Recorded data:

::::::

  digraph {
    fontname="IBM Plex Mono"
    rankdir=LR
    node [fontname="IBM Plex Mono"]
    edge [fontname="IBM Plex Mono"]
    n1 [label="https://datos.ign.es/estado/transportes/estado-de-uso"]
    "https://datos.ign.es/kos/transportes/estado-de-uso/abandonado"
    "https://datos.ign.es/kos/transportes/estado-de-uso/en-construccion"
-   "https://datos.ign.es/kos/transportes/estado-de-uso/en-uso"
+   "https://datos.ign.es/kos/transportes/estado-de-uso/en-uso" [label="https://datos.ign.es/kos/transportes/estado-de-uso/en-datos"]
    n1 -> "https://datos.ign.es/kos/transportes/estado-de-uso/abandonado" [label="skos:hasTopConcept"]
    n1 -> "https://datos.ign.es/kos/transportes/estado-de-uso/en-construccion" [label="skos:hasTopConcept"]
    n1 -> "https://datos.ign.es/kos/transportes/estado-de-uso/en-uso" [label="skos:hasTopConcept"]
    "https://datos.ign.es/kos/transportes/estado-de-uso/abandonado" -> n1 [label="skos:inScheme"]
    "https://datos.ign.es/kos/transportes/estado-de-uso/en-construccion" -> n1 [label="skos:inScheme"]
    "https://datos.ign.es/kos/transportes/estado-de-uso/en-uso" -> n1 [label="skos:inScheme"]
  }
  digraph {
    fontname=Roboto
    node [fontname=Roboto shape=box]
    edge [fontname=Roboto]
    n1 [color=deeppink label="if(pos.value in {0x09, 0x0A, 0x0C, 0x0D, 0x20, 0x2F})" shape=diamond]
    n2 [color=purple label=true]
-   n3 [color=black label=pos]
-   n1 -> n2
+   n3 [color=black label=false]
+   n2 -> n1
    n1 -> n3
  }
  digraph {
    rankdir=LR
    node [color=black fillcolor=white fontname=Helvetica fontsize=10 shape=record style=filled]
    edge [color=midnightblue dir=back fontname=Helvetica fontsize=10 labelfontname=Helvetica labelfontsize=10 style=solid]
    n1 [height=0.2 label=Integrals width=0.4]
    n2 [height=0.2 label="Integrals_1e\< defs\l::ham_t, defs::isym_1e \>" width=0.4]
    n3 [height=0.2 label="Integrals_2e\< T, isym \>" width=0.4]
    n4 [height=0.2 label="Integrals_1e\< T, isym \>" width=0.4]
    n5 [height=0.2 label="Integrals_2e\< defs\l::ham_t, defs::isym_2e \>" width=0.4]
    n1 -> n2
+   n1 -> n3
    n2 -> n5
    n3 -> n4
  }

::::::

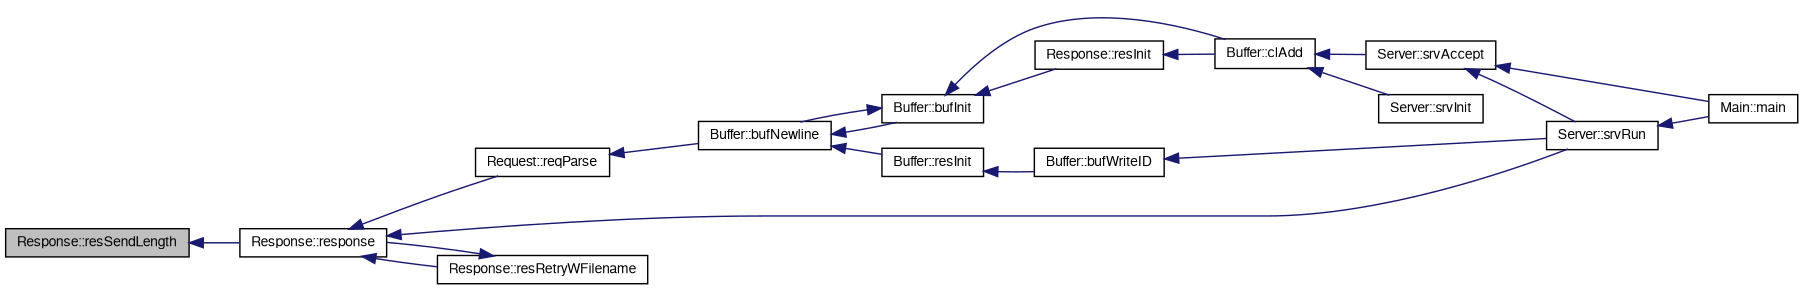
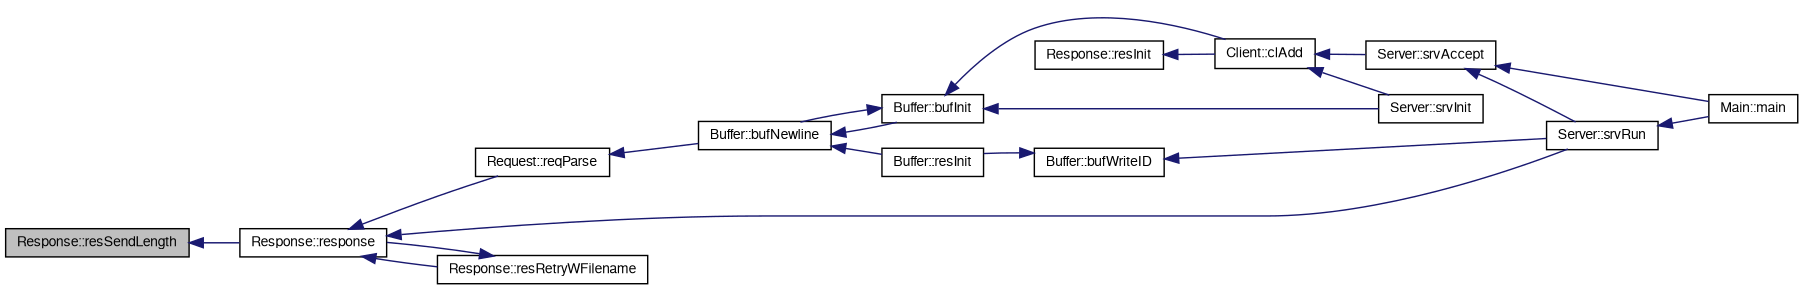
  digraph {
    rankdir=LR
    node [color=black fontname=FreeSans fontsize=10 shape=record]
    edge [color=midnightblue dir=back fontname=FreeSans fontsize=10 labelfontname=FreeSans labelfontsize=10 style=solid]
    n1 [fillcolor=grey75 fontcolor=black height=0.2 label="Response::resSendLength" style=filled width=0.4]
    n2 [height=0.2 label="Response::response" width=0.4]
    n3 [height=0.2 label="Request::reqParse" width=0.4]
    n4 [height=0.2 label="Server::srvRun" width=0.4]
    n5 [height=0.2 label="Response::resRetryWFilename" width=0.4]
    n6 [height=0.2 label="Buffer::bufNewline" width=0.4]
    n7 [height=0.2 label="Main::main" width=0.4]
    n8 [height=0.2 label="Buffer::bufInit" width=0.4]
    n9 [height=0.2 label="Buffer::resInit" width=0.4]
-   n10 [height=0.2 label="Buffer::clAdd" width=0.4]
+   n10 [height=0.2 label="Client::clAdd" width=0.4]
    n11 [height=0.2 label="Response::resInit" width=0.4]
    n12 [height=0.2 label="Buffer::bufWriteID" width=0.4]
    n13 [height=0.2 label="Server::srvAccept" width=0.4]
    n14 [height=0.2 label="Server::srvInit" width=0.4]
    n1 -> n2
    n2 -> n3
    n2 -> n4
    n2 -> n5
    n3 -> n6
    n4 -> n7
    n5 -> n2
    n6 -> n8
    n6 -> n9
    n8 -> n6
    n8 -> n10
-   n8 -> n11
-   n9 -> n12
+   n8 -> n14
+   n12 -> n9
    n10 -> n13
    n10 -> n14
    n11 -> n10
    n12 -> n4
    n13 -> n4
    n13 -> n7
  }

::::::

Exercise aim: Give only the number of lines in the entries that contain the string "black", counting a match only when its case is identical.

Final result: 5